Troubleshooting

This page documents solutions to issues that arose while deploying PST in an integrated environment.

PST LMC and Core pods stuck in “Pending”

During the CSP / CBF / PST integration work in the Low PSI it was found that sometimes PST LMC and Core pods would stay in a “Pending” state as shown in the image below:

Performing

kubectl describe pod low-pst-beam-01-0

Returned

Events:
  Type     Reason            Age                  From               Message
  ----     ------            ----                 ----               -------
  Warning  FailedScheduling  18s (x6 over 6m19s)  default-scheduler  0/10 nodes are available: 1 node(s) didn't match pod affinity rules, 1 node(s) had untolerated taint {node-role.kubernetes.io/control-plane: true}, 1 node(s) had untolerated taint {skao.int/dedicated: fpga-dev03}, 1 node(s) had untolerated taint {skao.int/dedicated: low-cbf-p4}, 1 node(s) had untolerated taint {skao.int/dedicated: perentie-old}, 1 node(s) had untolerated taint {skao.int/dedicated: perentie}, 1 node(s) had untolerated taint {skao.int/dedicated: pst}, 3 node(s) had volume node affinity conflict. preemption: 0/10 nodes are available: 10 Preemption is not helpful for scheduling.

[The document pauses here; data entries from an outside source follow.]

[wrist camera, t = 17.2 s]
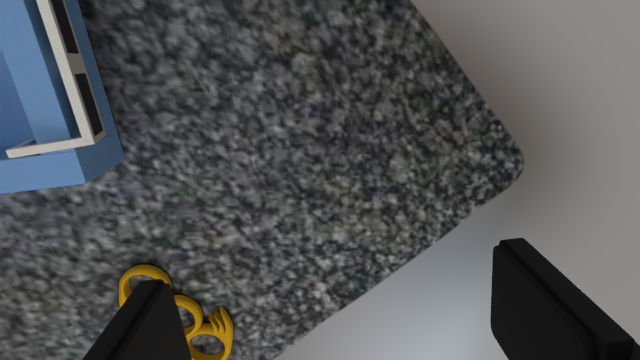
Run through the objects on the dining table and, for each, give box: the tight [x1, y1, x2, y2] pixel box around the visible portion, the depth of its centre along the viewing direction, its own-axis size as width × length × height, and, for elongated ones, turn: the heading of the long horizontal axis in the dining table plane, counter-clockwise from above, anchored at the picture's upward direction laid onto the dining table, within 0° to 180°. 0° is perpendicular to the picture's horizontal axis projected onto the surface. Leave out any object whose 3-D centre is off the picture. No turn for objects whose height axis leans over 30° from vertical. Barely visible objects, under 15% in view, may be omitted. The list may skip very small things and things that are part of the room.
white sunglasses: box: [6, 0, 106, 158], centre depth 31 cm, size 6×13×4 cm, turn 7°
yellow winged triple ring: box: [119, 265, 234, 360], centre depth 47 cm, size 17×2×10 cm
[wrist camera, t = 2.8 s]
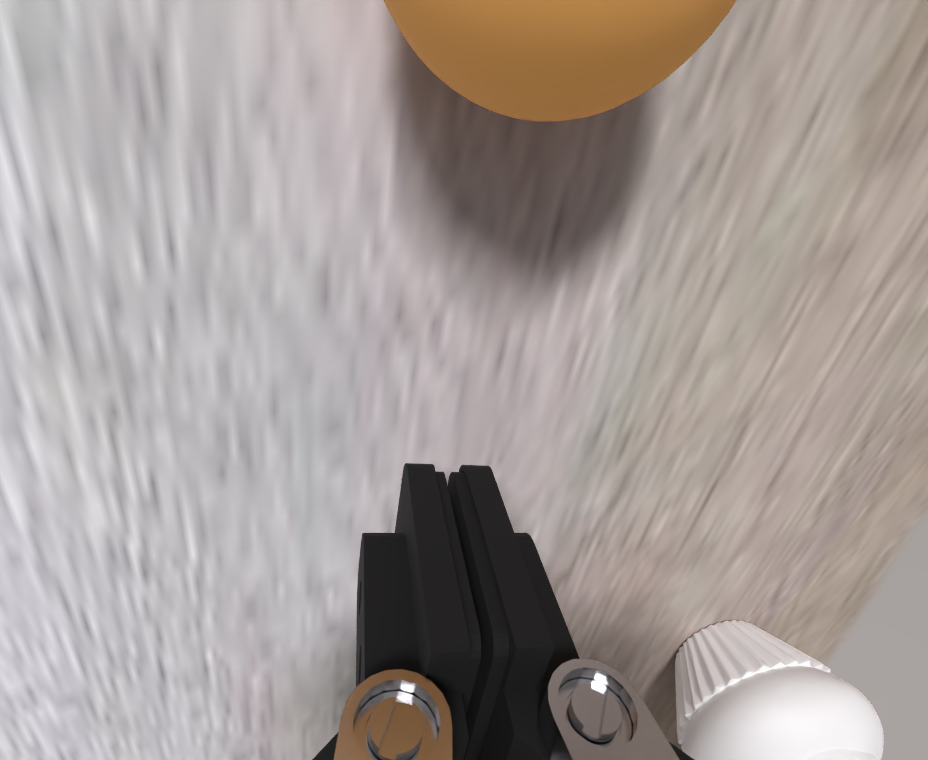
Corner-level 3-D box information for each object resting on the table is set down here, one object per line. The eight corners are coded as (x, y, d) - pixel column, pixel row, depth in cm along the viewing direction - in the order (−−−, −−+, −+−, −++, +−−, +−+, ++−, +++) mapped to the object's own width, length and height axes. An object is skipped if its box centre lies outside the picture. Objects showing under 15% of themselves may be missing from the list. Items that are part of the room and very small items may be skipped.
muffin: (718, 708, 22) (855, 946, 16) (604, 684, 20) (711, 951, 13) (826, 610, 20) (1034, 843, 13) (712, 572, 17) (897, 829, 11)
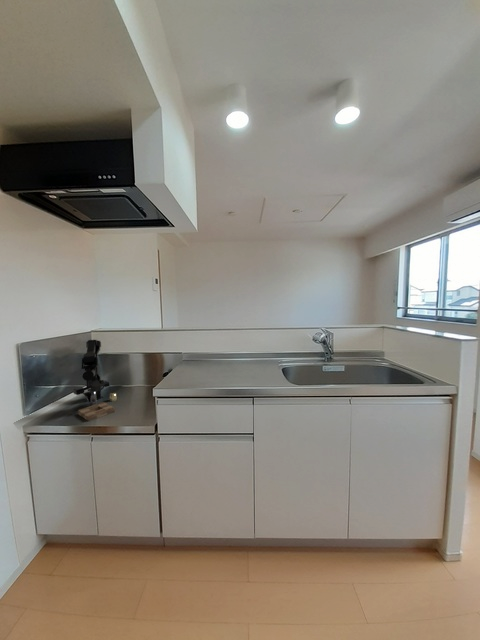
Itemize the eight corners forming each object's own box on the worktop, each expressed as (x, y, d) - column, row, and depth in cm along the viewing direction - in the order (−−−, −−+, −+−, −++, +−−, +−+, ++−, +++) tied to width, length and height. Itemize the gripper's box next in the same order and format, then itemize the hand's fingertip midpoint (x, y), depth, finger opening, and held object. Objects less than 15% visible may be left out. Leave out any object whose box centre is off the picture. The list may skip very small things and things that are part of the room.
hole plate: (78, 414, 149) (78, 410, 148) (103, 405, 160) (103, 401, 159) (88, 421, 140) (88, 416, 140) (114, 411, 151) (114, 407, 151)
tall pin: (88, 404, 159) (87, 391, 158) (95, 402, 162) (94, 389, 161) (91, 406, 156) (90, 393, 156) (98, 403, 159) (97, 391, 159)
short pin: (108, 400, 168) (108, 394, 168) (114, 398, 171) (114, 392, 171) (111, 401, 166) (111, 395, 165) (117, 399, 169) (117, 393, 168)
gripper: (79, 382, 145) (81, 409, 147) (112, 374, 160) (114, 398, 161) (71, 379, 152) (74, 405, 154) (104, 371, 167) (106, 395, 168)
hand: (93, 400), depth 159 cm, fingers closed on tall pin, 4 cm apart
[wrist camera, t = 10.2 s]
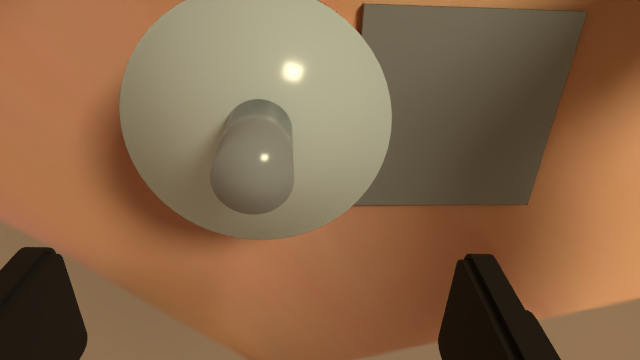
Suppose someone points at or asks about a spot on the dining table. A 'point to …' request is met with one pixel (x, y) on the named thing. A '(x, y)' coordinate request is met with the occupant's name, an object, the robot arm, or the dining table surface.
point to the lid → (255, 115)
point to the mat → (467, 99)
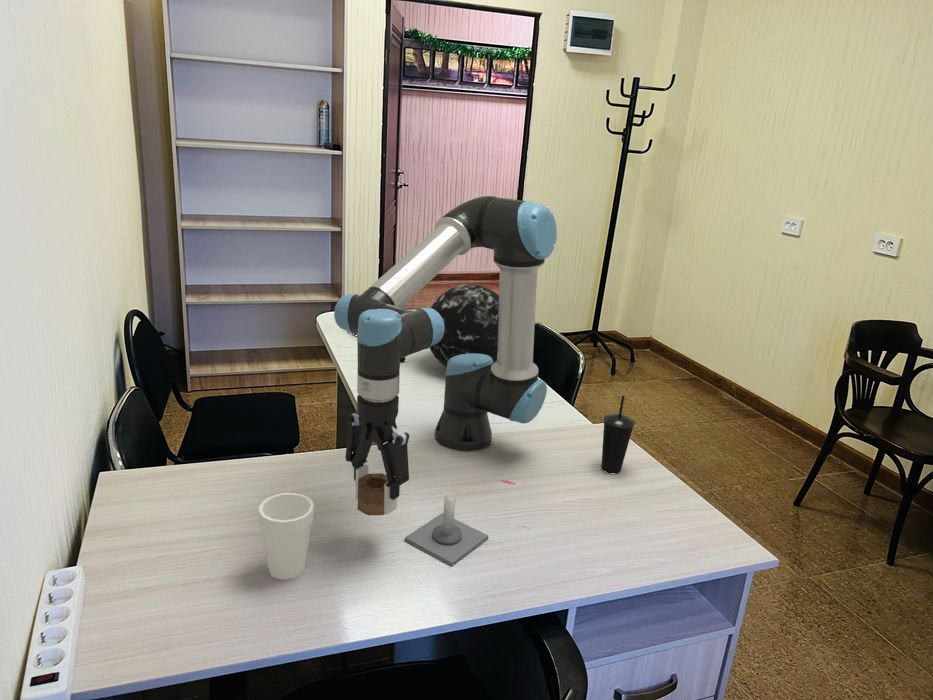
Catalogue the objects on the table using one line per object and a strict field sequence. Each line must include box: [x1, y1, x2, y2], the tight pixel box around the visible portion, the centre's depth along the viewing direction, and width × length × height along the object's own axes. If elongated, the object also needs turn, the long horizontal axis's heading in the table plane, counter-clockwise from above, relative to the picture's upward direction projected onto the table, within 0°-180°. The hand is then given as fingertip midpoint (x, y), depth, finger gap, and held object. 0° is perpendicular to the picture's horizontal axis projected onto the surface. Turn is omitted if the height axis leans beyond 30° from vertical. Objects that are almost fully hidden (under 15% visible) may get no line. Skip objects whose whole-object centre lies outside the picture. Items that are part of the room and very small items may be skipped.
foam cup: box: [257, 492, 315, 581], centre depth 119 cm, size 10×9×13 cm
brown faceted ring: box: [357, 472, 388, 516], centre depth 127 cm, size 7×7×5 cm
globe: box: [428, 283, 499, 368], centre depth 222 cm, size 30×30×30 cm
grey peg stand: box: [404, 494, 489, 567], centre depth 132 cm, size 12×12×10 cm
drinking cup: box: [601, 395, 636, 475], centre depth 164 cm, size 8×8×20 cm
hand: (375, 503), depth 128 cm, fingers closed on brown faceted ring, 7 cm apart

When checking the PST Core pod we got the following:

Events:
  Type     Reason            Age                    From               Message
  ----     ------            ----                   ----               -------
  Warning  FailedScheduling  3m25s (x6 over 9m28s)  default-scheduler  0/10 nodes are available: 1 node(s) didn't have free ports for the requested pod ports, 1 node(s) had untolerated taint {node-role.kubernetes.io/control-plane: true}, 1 node(s) had untolerated taint {skao.int/dedicated: fpga-dev03}, 1 node(s) had untolerated taint {skao.int/dedicated: low-cbf-p4}, 1 node(s) had untolerated taint {skao.int/dedicated: perentie-old}, 1 node(s) had untolerated taint {skao.int/dedicated: perentie}, 1 node(s) had untolerated taint {skao.int/dedicated: pst}, 3 node(s) didn't match Pod's node affinity/selector. preemption: 0/10 nodes are available: 1 No preemption victims found for incoming pod, 9 Preemption is not helpful for scheduling.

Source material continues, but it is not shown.